## Passage to read
· · · ·

2) Second, I should try to be as disappointed in dynamic equivalences & paraphrases that blur the distinctions between genres as I am in formal equivalent translations that make all biblical books sound the same. The Greek of Mark is not the Greek of Hebrews is not the Greek of Revelation; Hebrew poetry is a whole different world from Hebrew narrative. I haven't looked hard enough, or broadly enough, at the Message, to see how much Peterson varies his rhetoric according to the genre of the book. But how many translations make us feel like we're dealing with multiple books--which we actually are--rather than one monolithic big book?

 
At Mon Mar 17, 09:58:00 AM, Blogger Jim Swindle said...

My reaction to the passage is that I have to spend so much effort trying to figure out whether the scripture said something even similar to what Peterson said, that it's all too much work for me. In reading a translation that I basically trust (anything between NLT and NASB/KJV), I can let the Lord speak to me through the text.

In reading The Message, I believe I'm in eternal spiritual danger if I pretend that the Lord is speaking to me directly through the text. I'm sure the Lord never said anything about Band-Aids or red cents. He spoke about bandages and small coins, but not in Romans 8. So, for me, reading The Message is far too much work to be attractive.

PS - Before everyone jumps on me, I did not say that everyone who loves The Message is going to hell. My meaning is that it's dangerous to pretend the Lord said what he never said. With something like The Message, I believe it's inevitable that a lot of meaning gets added and omitted.

 
At Mon Mar 17, 11:11:00 AM, Blogger Wayne Leman said...

Mike wrote:

But its still powerful - probably closer to the power of the original than most other translations - which surely what Wayne's point in the first place!

· · · ·

## Data lines

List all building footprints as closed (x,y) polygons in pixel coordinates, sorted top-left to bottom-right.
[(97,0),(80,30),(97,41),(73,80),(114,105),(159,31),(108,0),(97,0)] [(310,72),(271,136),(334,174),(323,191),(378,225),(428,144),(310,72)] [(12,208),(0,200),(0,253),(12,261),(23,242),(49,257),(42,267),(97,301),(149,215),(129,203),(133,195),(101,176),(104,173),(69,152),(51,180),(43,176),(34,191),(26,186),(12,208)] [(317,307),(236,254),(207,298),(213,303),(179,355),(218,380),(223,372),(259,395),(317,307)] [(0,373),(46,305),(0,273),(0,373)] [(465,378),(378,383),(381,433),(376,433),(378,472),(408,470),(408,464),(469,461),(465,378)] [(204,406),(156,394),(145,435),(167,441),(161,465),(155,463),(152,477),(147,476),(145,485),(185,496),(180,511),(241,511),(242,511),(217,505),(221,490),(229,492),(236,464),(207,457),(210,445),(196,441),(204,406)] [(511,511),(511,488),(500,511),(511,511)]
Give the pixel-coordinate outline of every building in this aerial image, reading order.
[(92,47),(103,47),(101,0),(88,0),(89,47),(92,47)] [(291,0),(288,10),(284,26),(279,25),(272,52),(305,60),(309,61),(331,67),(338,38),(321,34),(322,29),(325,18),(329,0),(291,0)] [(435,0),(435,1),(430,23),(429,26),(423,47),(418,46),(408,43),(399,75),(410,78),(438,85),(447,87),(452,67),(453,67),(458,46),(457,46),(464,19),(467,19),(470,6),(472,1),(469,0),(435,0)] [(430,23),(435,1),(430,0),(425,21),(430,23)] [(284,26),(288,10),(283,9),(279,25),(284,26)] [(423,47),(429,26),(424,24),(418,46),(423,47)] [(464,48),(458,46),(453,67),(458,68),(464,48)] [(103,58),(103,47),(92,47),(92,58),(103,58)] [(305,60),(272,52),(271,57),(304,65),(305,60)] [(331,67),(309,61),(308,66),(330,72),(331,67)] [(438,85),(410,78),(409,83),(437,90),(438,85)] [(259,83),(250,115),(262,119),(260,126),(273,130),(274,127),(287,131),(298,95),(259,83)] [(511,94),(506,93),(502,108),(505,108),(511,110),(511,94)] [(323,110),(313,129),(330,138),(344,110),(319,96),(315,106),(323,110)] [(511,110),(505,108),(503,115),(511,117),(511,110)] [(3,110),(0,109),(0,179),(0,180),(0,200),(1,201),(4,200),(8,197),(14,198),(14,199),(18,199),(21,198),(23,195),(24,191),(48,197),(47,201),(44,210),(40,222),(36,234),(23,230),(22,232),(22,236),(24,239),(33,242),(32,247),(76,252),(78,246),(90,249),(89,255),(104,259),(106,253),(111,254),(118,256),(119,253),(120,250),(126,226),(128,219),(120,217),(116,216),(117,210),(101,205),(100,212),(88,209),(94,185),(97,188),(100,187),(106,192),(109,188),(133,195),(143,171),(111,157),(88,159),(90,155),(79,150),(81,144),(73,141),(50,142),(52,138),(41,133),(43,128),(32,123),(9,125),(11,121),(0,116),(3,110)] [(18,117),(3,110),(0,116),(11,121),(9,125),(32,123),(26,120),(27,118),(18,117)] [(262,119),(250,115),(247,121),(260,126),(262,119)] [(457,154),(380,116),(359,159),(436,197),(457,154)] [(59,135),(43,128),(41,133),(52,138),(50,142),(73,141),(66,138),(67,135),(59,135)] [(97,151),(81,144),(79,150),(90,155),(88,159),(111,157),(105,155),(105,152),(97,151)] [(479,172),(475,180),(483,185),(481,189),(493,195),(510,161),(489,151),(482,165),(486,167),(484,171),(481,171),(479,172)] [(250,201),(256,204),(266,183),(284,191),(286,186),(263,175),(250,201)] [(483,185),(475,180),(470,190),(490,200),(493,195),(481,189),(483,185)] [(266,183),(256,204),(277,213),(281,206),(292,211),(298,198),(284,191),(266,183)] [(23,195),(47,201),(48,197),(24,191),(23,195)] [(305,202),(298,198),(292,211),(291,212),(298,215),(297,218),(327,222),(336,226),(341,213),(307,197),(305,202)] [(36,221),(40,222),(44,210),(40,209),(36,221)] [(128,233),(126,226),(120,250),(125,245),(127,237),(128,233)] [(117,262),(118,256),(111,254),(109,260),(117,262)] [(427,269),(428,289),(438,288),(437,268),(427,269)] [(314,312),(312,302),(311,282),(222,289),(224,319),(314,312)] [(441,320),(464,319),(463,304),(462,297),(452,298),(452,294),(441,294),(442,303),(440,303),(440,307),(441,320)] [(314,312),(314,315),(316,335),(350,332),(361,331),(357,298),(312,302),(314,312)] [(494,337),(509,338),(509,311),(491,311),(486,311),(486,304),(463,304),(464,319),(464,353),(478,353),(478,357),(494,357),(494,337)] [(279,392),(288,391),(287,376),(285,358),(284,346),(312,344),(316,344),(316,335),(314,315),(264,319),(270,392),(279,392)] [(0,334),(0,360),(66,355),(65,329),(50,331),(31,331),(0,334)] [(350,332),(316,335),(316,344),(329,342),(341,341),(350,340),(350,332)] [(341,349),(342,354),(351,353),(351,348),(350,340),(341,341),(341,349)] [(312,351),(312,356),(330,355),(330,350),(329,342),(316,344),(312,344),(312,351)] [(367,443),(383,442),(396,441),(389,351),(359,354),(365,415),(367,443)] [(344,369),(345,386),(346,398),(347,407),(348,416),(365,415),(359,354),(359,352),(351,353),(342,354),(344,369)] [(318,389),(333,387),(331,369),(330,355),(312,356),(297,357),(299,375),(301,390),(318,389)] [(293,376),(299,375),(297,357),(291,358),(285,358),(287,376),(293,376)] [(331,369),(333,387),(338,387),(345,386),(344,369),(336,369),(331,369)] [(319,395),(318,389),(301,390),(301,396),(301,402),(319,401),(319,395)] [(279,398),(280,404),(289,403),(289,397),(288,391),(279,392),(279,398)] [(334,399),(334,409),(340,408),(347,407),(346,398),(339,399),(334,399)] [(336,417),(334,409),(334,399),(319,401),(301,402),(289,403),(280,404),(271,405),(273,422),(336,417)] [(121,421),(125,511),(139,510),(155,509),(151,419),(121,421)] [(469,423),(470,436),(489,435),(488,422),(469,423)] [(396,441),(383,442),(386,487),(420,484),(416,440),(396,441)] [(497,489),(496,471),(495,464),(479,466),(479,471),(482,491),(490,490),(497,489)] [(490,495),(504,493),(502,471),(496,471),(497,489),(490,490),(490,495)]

· · · ·

## Given exercise
Reproduce the portion of the comment thread on The Message from "At Mon Mar 17, 11:11:00" to "the first place!", switching "powerful" for "forceful".

## Task result
At Mon Mar 17, 11:11:00 AM, Blogger Wayne Leman said...

Mike wrote:

But its still forceful - probably closer to the power of the original than most other translations - which surely what Wayne's point in the first place!